Я не сводил взгляда с бабочки на ее запястье. Радужные крылышки лениво подрагивали, складывались. Мне стало любопытно, сколько же у нее таких татуировок; я видел пять, на разных частях тела, хотя одновременно больше одной не появлялось. Подумывал спросить, но сейчас момент был неподходящий.
— Временами ты бываешь такой… такой жестокий, — говорила она. — Я понимаю, это не со зла, но… не знаю. Может, я для тебя просто предохранительный клапан, пар спускать. Может, тебе приходится так глубоко уходить в работу, что все просто, ну, накапливается, и нужна груша для битья. Может, поэтому ты все это говоришь.
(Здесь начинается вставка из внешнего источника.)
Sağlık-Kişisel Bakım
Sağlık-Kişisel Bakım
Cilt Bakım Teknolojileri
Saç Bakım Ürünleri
Вот теперь она ждала от меня ответа.
— Я был с тобой честен, — ответил я.
— Да. Патологически. Была хоть одна дурная мысль, которой ты не высказал вслух? — Голос ее дрожал, но глаза — хоть теперь — остались сухими. — Пожалуй, я виновата не меньше твоего. Даже больше. Я со дня нашей встречи понимала, что ты… отстраненный. Наверное, в глубине души сразу знала, что этим кончится.
— Тогда какой смысл стараться? Если знала, что мы просто вот так вот разойдемся?
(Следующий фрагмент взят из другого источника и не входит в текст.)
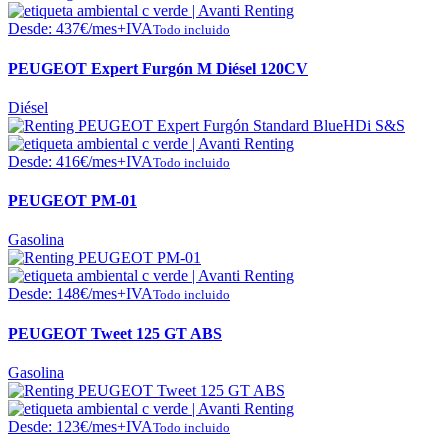
Desde:
437
€
/mes+IVA
Todo incluido
PEUGEOT Expert Furgón M Diésel 120CV
Diésel
Desde:
416
€
/mes+IVA
Todo incluido
PEUGEOT PM-01
Gasolina
Desde:
148
€
/mes+IVA
Todo incluido
PEUGEOT Tweet 125 GT ABS
Gasolina
Desde:
123
€
/mes+IVA
Todo incluido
— Ох, Лебедь. Разве это не ты твердишь, что все рано или поздно рушится? Или не ты говорил, что все проходит?
Мои отец и мать удержались. По крайней мере, дольше, чем мы.
Я нахмурился, поражаясь, как эта мысль вообще позволила себе забрести ко мне в голову. Челси посчитала моё молчание за обиду.
— Наверное… я думала, что смогу помочь, понимаешь? Исправить то, что тебя сделало таким… таким вечно озлобленным.
Бабочка начала гаснуть. Никогда прежде такого не случалось.
— Ты понимаешь, что я хочу сказать? — спросила она.
— Ага. Что я развалина.
— Сири, ты даже от тюнинга отказался, когда я предлагала. Ты так боишься, что тобой начнут управлять, шарахаешься от базовых каскадов. Ты единственный, кого я знаю, кого можно взаправду, на полном серьезе назвать неисправимым. Не знаю. Может, этим даже стоит гордиться.
Я приоткрыл рот — и захлопнул.
Челси грустно улыбнулась.
— Что, Сири, — ничего? Ни слова? Было время, когда ты всегда и точно знал, что сказать. — Ей вспомнилась какая-то ранняя версия меня. — А теперь я гадаю, сказал ли ты мне хоть слово правды.
— Это уже хамство.
— Да. — Она поджала губы. — Да, ты прав. Я вовсе не это пыталась сказать. Пожалуй… не в том дело, что твои слова — неправда. Скорее ты просто не понимаешь их смысла.
Крылья потеряли цвет. Бабочка превратилась в хрупкий, почти неподвижный карандашный рисунок.
— Я согласен, — проговорил я. — Я сделаю тюнинг. Если это для тебя так важно. Прямо сейчас.
— Поздно, Сири. С меня хватит.
Может, она хотела, чтобы я её окликнул. Все эти неслышные вопросительные знаки, многозначительные паузы. Может, давала мне возможность оправдаться, вымолить еще один шанс. Искала причины передумать.
Я мог попытаться, сказать: "Не надо, прошу. Умоляю. Я не хотел тебя прогнать, только чуточку, на безопасное расстояние. Пожалуйста. За тридцать долгих лет я не ощущал себя ничтожеством только рядом с тобой".
Но когда я поднял глаза, бабочки уже не было. И не было Челси. Она ушла, забрав с собой груз. Унесла сомнение и чувство вины за то, что довела меня. По-прежнему думала, что в нашей несовместимости нет ничьей вины, что она старалась как могла и что даже я старался, согбенный прискорбными тяготами психологических проблем. Она ушла. И может быть, даже не винила меня. А я так и не понял, кто из нас принял окончательное решение.
В своем ремесле я был мастер. Такой, сука, мастер, что занимался им даже в личной жизни.
* * *— Господи! Вы слышали?! — Сьюзен Джеймс металась по вертушке, как ошалевший гну при пониженном тяготении. Я под прямым углом мог различить белки ее глаз. — Подключай канал! Канал подключай! Вольеры!